• _WHAT YOU NEED TO DO_: Leave every image out, and print the remaining lines below exactly.

• _GIVEN DATA_:
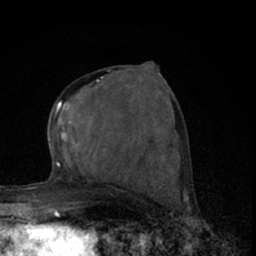
Breast MRI (dynamic contrast-enhanced), one axial slice. Slice 33 of 66 in the series (ordered by position). Cropped to one breast. Dynamic contrast-enhanced series, time point 2 of 7 at this slice position (early post-contrast). 1.5 T. TE 3.1 ms, TR 6.4 ms. 2.4 mm slice thickness. 256 × 256 image matrix, field of view 120 × 120 mm. Female patient.
Annotated regions visible in this slice (semi-automatic segmentation, software-assisted and operator-edited):
- enhancing-tissue mask used for the functional tumour volume (all voxels passing the contrast-enhancement thresholds inside the analysis volume; usually the tumour): box from (x=54, y=69) to (x=110, y=160) px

• _SOLUTION FOR THIS EXERCISE_:
Breast MRI (dynamic contrast-enhanced), one axial slice. Slice 33 of 66 in the series (ordered by position). Cropped to one breast. Dynamic contrast-enhanced series, time point 2 of 7 at this slice position (early post-contrast). 1.5 T. TE 3.1 ms, TR 6.4 ms. 2.4 mm slice thickness. 256 × 256 image matrix, field of view 120 × 120 mm. Female patient.
Annotated regions visible in this slice (semi-automatic segmentation, software-assisted and operator-edited):
- enhancing-tissue mask used for the functional tumour volume (all voxels passing the contrast-enhancement thresholds inside the analysis volume; usually the tumour): box from (x=54, y=69) to (x=110, y=160) px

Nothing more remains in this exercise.